In February 1904 Mr Henry J. Evans applied to transfer his license from the Royal Oak Inn to a new hotel that was planned to be built at Glandwr Street, Abertillery. This new hotel was to be called the Pioneer Hotel. The application was not granted and the construction of the Pioneer Hotel did not go ahead.
In February 1907 a skittle match took place at the Rolling Mill, Blaina, between the Blaina Rolling Mill and the Royal Oak Inn, Abertillery. Names of the Royal Oak team members were as follows – Mr T. Jones; Mr T. Churchill; Mr J. Talbot; Mr G. Harding; Mr W. Randell; Mr G. White; Mr T. Shellard; Mr G. James; Mr T. Lukins; Mr F. Pothecary; Mr A. Pratton and Mr J. Evans: The score was Blaina 317 points and the Royal Oak Inn 324 points.

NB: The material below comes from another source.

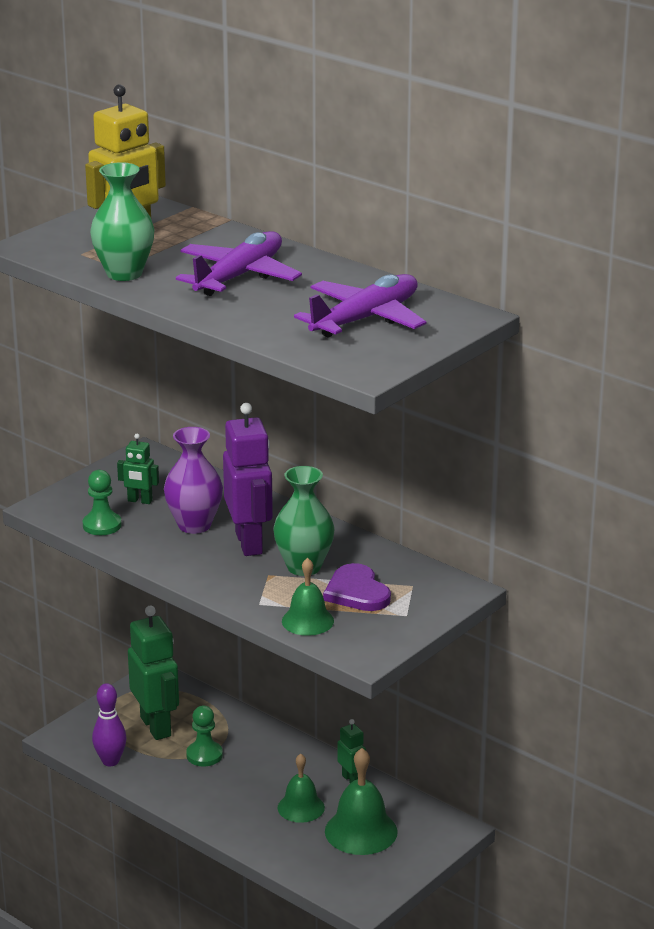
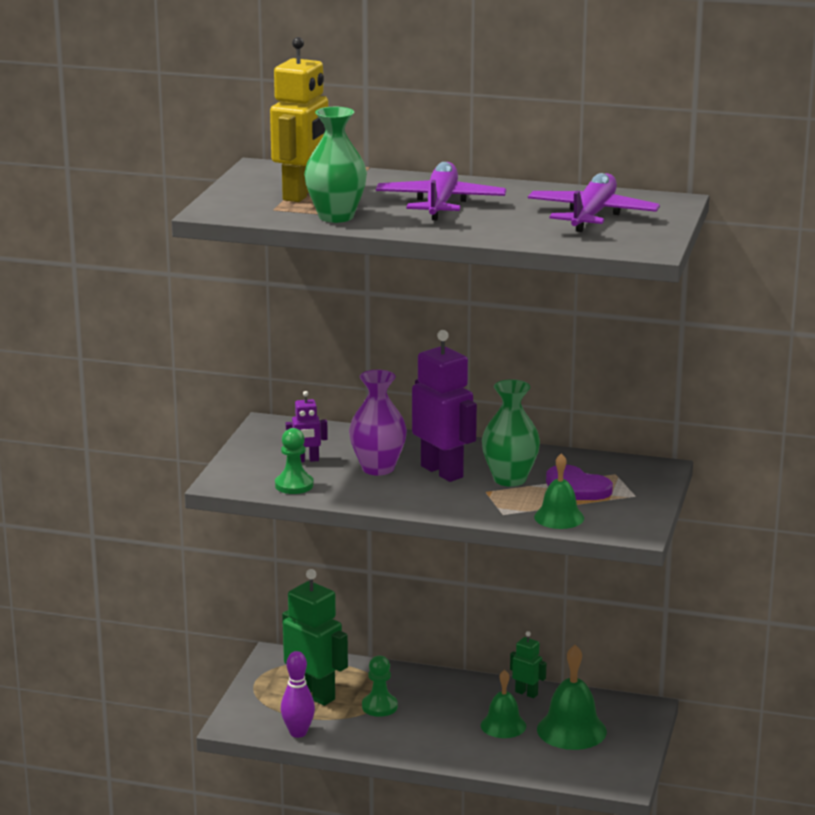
camera: 25 degrees left, 5 degrees down
green robot [117,434,159,504] -> purple robot [286,391,328,462]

In the 1920’s Mrs Ashley was landlady of the Royal Oak Inn, Abertillery with Mr William Ashley and Lily May Salisbury.
On 26th May 1926 an agreement was entered into between the Abertillery Urban District Council and Messrs Webb’s of Aberbeeg for the lease of 3 dwelling houses situated on the Bush Hill adjoining the Royal Oak Inn for the sum of £40 per annum over the period of 14 years.
Mr George Salisbury.
In 1936 Mr William George Salisbury was the landlord at the Royal Oak Inn.
A list of Landlords and Landladies.
Full list of Landlords 1856 – 1990’s were as follows –
Mr Thomas Cardy (1856)
Mrs Ann Cardy (1859)
Mr Joseph Winmill (1862 – 1868)
Mr Walter Lewis (1871)
Mr William Edwards (1874 – 1876)
Mr Francis Perry Evans (1878 – 1889)
Mrs Elizabeth Evans (1895 – 1901)
Mr Henry James Evans (1905 – 1915)
Mr William Ashley (1920)
Mrs Sarah Ann Ashley (1922 – 1935)
Mr William George Salisbury (1936 – 1938)
Mr Thomas S Adams (1945 – 1950)
Mr Gwyn & Mr Doris Adams (1951 – 1955)
Mr Leonard J Smith (1956 – 1963)
Mrs Florence M Smith (1964 – 1967)
Mr Raymond Tiley (1968 – 1970)
Mr Frank Jones (1971)
Mr David Watkins (1972 – 1974)
Mr Eric Watkins (1978 – 1980)
Blaenau Gwent Rugby Club Committee (1980 – 1990s).
The information on the later landlords was kindly supplied courtesy of Mr Bryan Boots.
The Later Years.
The Royal Oak was reportedly closed in January 1971. It was later leased by Mr Eric Watkins and was a Second Hand, Antique Shop, it later became a restaurant though closed and was returned to a club and became the home of the Blaenau Gwent Rugby Football Club and became known as the Blaenau Gwent Rugby Club, R.F.C. The premises closed again in the 1990’s and never re-opened, it was demolished along with the adjoining Carmel Chapel in 2015 and the site is now a car park.